Golpes de clonagem de WhatsApp estão fazendo diversas vítimas em Araçatuba. Com aplicativos falsos, mas com dados reais das vítimas, os criminosos pedem dinheiro como se fosse para uma urgência. Segundo o delegado Getulio Nardo, esse número vem crescendo principalmente nos últimos três meses na cidade. Golpistas clonam contatos de Whatsapp e se passam pelos verdadeiros donos para pedir dinheiro emprestado.
De acordo com Nardo, os criminosos invadem a conta da vítima, escolhem um contato (geralmente pessoas da família ou amigos próximos) e enviam mensagens pedindo valores. "Eles dizem que precisam fazer um depósito bancário para pagar uma conta, com urgência, e que por algum problema não conseguiram", explica.
Ele observa que o correto é as pessoas se certificarem antes de fazer qualquer depósito, ligando e conversando com a pessoa dona do contato e que supostamente está lhe solicitando o empréstimo. "Hoje em dia as pessoas não checam a veracidade das coisas que recebem pela internet, por isso, os golpistas agem com facilidade e conseguem êxito naquilo que planejam", afirma Nardo.
O delegado contou em entrevista à Folha da Região que as contas para onde são enviados os depósitos são difíceis de rastrear, já que são contas frias e abertas com documentos de laranjas ou pessoas que perderam seus documentos. "Hoje se abre até conta bancária pelo Whatsapp, então é difícil de rastrear".
Na semana passada, uma autônoma de 39 anos foi vítima desse golpe em Araçatuba. Ela registrou um boletim de ocorrência e contou que postou o anúncio do seu carro no site da OLX e momentos depois, uma pessoa utilizando uma foto da logo da OLX lhe enviou uma mensagem no aplicativo. A pessoa informou da necessidade de validar o anúncio com um código e após isso, recebeu um SMS com um link para a confirmação. De acordo com o delegado, após clicar nesse link, a rede social dela foi clonada e aí, começaram a pedir dinheiro para os contatos da autônoma, como se fosse ela.
"Uma das amigas da vítima, uma maquiadora de 35 anos, contou que recebeu uma mensagem pedindo para ela realizar um depósito no valor de R$ 700, mas como não conseguiu enviar todo o valor, depositou R$ 400 em uma conta da Caixa Econômica Federal, na cidade de Guarulhos", disse Nardo.

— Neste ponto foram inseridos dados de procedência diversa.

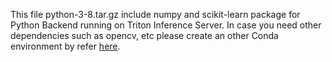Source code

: This file python-3-8.tar.gz include numpy and scikit-learn package for Python Backend running on Triton Inference Server.
In case you need other dependencies such as opencv, etc please create an other Conda environment by refer [here](https://github.com/triton-inference-server/python_backend#2-packaging-the-conda-environment).
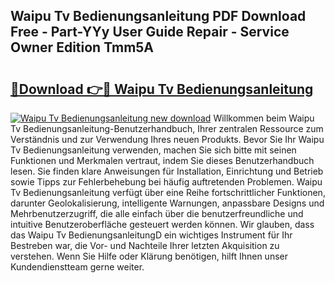 ## Waipu Tv Bedienungsanleitung PDF Download Free - Part-YYy User Guide Repair - Service Owner Edition Tmm5A

# <h2><a href="http://df2beox.blite.top/?on=Waipu+Tv+Bedienungsanleitung">🔗Download 👉🔴 Waipu Tv Bedienungsanleitung</a></h2>

[![Waipu Tv Bedienungsanleitung new download](https://i.imgur.com/lujVjoI.png)](http://df2beox.blite.top/?on=Waipu+Tv+Bedienungsanleitung)
Willkommen beim Waipu Tv Bedienungsanleitung-Benutzerhandbuch, Ihrer zentralen Ressource zum Verständnis und zur Verwendung Ihres neuen Produkts. Bevor Sie Ihr Waipu Tv Bedienungsanleitung verwenden, machen Sie sich bitte mit seinen Funktionen und Merkmalen vertraut, indem Sie dieses Benutzerhandbuch lesen. Sie finden klare Anweisungen für Installation, Einrichtung und Betrieb sowie Tipps zur Fehlerbehebung bei häufig auftretenden Problemen. Waipu Tv Bedienungsanleitung verfügt über eine Reihe fortschrittlicher Funktionen, darunter Geolokalisierung, intelligente Warnungen, anpassbare Designs und Mehrbenutzerzugriff, die alle einfach über die benutzerfreundliche und intuitive Benutzeroberfläche gesteuert werden können. Wir glauben, dass das Waipu Tv BedienungsanleitungD ein wichtiges Instrument für Ihr Bestreben war, die Vor- und Nachteile Ihrer letzten Akquisition zu verstehen. Wenn Sie Hilfe oder Klärung benötigen, hilft Ihnen unser Kundendienstteam gerne weiter.

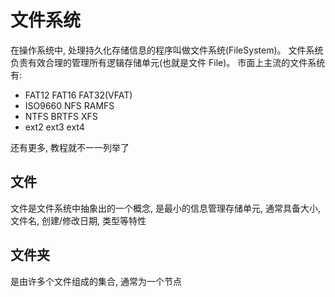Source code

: # 文件系统

在操作系统中, 处理持久化存储信息的程序叫做文件系统(FileSystem)。
文件系统负责有效合理的管理所有逻辑存储单元(也就是文件 File)。
市面上主流的文件系统有:

- FAT12 FAT16 FAT32(VFAT)
- ISO9660 NFS RAMFS
- NTFS BRTFS XFS
- ext2 ext3 ext4

还有更多, 教程就不一一列举了

## 文件

文件是文件系统中抽象出的一个概念, 是最小的信息管理存储单元, 通常具备大小, 文件名, 创建/修改日期, 类型等特性

## 文件夹

是由许多个文件组成的集合, 通常为一个节点
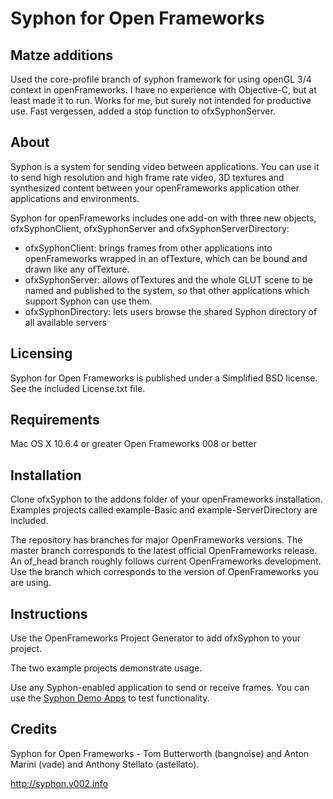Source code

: Syphon for Open Frameworks
==========================

Matze additions
----------------

Used the core-profile branch of syphon framework for using openGL 3/4 context in openFrameworks. I have no experience with Objective-C, but at least made it to run. Works for me, but surely not intended for productive use. Fast vergessen, added a stop function to ofxSyphonServer.


About
-----

Syphon is a system for sending video between applications. You can use it to send high resolution and high frame rate video, 3D textures and synthesized content between your openFrameworks application other applications and environments.

Syphon for openFrameworks includes one add-on with three new objects, ofxSyphonClient, ofxSyphonServer and ofxSyphonServerDirectory:

 - ofxSyphonClient: brings frames from other applications into openFrameworks wrapped in an ofTexture, which can be bound and drawn like any ofTexture.
 - ofxSyphonServer: allows ofTextures and the whole GLUT scene to be named and published to the system, so that other applications which support Syphon can use them.
 - ofxSyphonDirectory: lets users browse the shared Syphon directory of all available servers

Licensing
---------

Syphon for Open Frameworks is published under a Simplified BSD license. See the included License.txt file.

Requirements
------------

Mac OS X 10.6.4 or greater
Open Frameworks 008 or better

Installation
------------

Clone ofxSyphon to the addons folder of your openFrameworks installation. Examples projects called example-Basic and example-ServerDirectory are included.

The repository has branches for major OpenFrameworks versions. The master branch corresponds to the latest official OpenFrameworks release. An of_head branch roughly follows current OpenFrameworks development. Use the branch which corresponds to the version of OpenFrameworks you are using.
   
Instructions
------------

Use the OpenFrameworks Project Generator to add ofxSyphon to your project.

The two example projects demonstrate usage.

Use any Syphon-enabled application to send or receive frames. You can use the [Syphon Demo Apps](http://code.google.com/p/syphon-implementations/downloads/detail?name=Syphon%20Demo%20Apps%20Public%20Beta%202.dmg) to test functionality.

Credits
-------

Syphon for Open Frameworks - Tom Butterworth (bangnoise) and Anton Marini (vade) and Anthony Stellato (astellato).

http://syphon.v002.info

Questionado sobre uma solução para os casos, ele explicou que é algo muito difícil. "Não é qualquer pessoa que pratica esses golpes. São hackers. Eles entram no aplicativo e pedem o dinheiro. Isso não depende só da polícia, mas sim, de quem tem acesso à plataforma, no caso o próprio Whatsapp, até porque isso está se tornando muito comum", concluiu.
Segundo o delegado, o golpe pode acontecer com qualquer pessoa. "Não há um padrão de idade, todo mundo acredita. A pessoa se passa por um amigo e se coloca em uma situação de emergência e as pessoas não checam", acrescenta Nardo.
Em Araçatuba, também na semana passada, um advogado de 33 anos foi vítima da clonagem da rede social. Segundo informações do boletim de ocorrência, uma pessoa desconhecida se passou por ele, e alegando uma dificuldade financeira urgente, pediu dinheiro para seus contatos. Um parente do advogado fez um depósito de R$ 2 mil.
"Além dos diversos boletins que a imprensa tem acesso, existem aqueles que os denunciantes pedem para não serem divulgados, e muitos casos também não são relatados à polícia, porque as vítimas se sentem constrangidas por terem caído em um golpe de estelionato via internet", afirma Nardo.
Nardo contou que a polícia investiga, mas há uma dificuldade em torno, por conta do número do golpista, que na maioria das vezes é de um celular pré-pago e só a operadora poderia fornecer. "Isso é muito demorado, sem contar o fato de que as contas são feitas com nomes de pessoas que sequer sabem que foram abertas. É tudo muito esquematizado. Os estelionatos não são vinculados apenas a uma pessoa ou a uma quadrilha. Não é algo de Araçatuba. É de Birigui, São Paulo, Mato Grosso, do país todo. São pessoas capacitadas para a clonagem, que têm conhecimento tecnológico", finalizou.